▸ **Passage**:
Ntaganda faces two arrest warrants, dating from Aug. 22, 2006 and July 13, 2012. As the former alleged deputy chief of the FPLC (which stands for, in French, the Forces Patriotiques pour la Libération du Congo), Ntaganda is suspected of seven counts of war crimes: enlistment of children under age 15; conscription of children under age 15, using children under age 15 to participate actively in hostilities; murder, attacks against the civilian population, rape and sexual slavery, and pillaging; and three counts of crimes against humanity (murder, rape and sexual slavery and persecution) allegedly committed in Congo from September 2002 to the end of September 2003.
“This is an important moment for all who believe in justice and accountability,” the statement from John Kerry, the US secretary of state, read. “For nearly seven years, Ntaganda was a fugitive from justice, evading accountability for alleged violations of international humanitarian law and mass atrocities against innocent civilians, including rape, murder, and the forced recruitment of thousands of Congolese children as soldiers. Now there is hope that justice will be done.”
Ntaganda, to the surprise of international and local officials and to the relief of the Congolese government, turned himself into the US embassy in Kigali, Rwanda, this week, after his relatively new militia, called the M23, broke apart and his life was possibly in danger by rebels newly opposed to his leadership. His militia was said to have been financed by the Rwandan government, but it denies that link.
Fatou Bensouda, the chief prosecutor for the International Criminal Court, said in a statement, “This is a good day for victims in DRC and for international justice. Today those who are alleged to have long suffered at the hands of Bosco Ntaganda can look forward to the future and the prospect of justice taking its course.” (DRC is shorthand for the Congolese nation.)

▸ **Explore the material**:
**1.** In the Ntaganda passage, where did Ntaganda turn himself in?
**2.** Name the three counts of crimes against humanity listed in the Ntaganda passage.
**3.** Please carry the Ntaganda passage forward from its final sentence.

▸ **Provided data**:
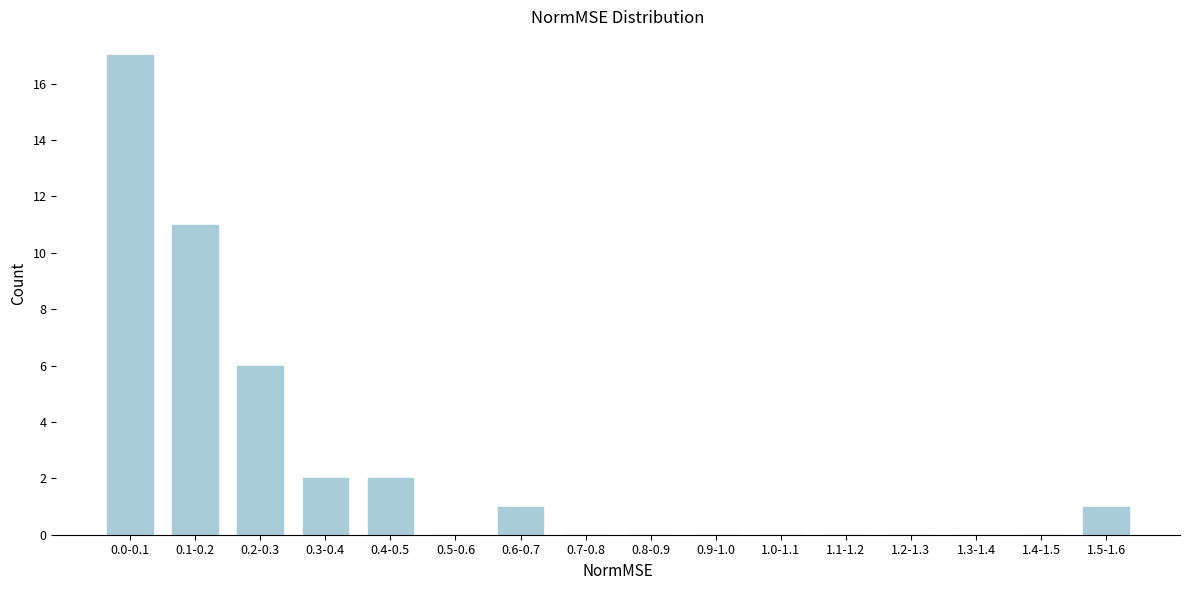

Reading right to left, list all the values displayed in this chart.

1.5-1.6=1	1.4-1.5=0	1.3-1.4=0	1.2-1.3=0	1.1-1.2=0	1.0-1.1=0	0.9-1.0=0	0.8-0.9=0	0.7-0.8=0	0.6-0.7=1	0.5-0.6=0	0.4-0.5=2	0.3-0.4=2	0.2-0.3=6	0.1-0.2=11	0.0-0.1=17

▸ **Answers per task**:
**1.** The US embassy in Kigali, Rwanda.

**2.** Murder; rape and sexual slavery; persecution.

**3.**
Bensouda acknowledged the support of American, Rwandan and Dutch authorities in helping to arrange the transfer of Ntaganda from Kigali, as well as “the continued cooperation of the DRC.” She added that “as we welcome progress in one case, others also subject to ICC warrants in the region remain at large.”
She was referring to efforts to arrest Sylvestre Mudacumura, the commander of the Hutu rebel group operating under the FDLR name (Democratic Forces for the Liberation of Rwanda); the top commanders of the Lord’s Resistance Army, who reportedly continue to commit grave crimes in Congo and beyond; and all others subject to International Criminal Court warrants still at large, including the president of Sudan, Omar al-Bashir.
Like the US, Rwanda is not a member of the international court, the first permanent judicial body to prosecute atrocity crimes and founded more than a decade ago. Even though the US has not ratified the treaty governing the court, the Rome Statute, it has thrown more support behind it under the Obama administration. The US government also thanked the Rwandan and Dutch governments for their involvement in the Ntaganda transfer, as well as the British government for cooperating in the delivery and “his expected surrender to The Hague.”
Kerry’s statement went on to say, “Ultimately, peace and stability in the D.R.C. and the Great Lakes will require the restoration of civil order, justice, and accountability. Ntaganda’s expected appearance before the International Criminal Court in The Hague will contribute to that goal, and will also send a strong message to all perpetrators of atrocities that they will be held accountable for their crimes.”
Securing Ntaganda’s presence in The Hague may also help tighten relations between the court and the US.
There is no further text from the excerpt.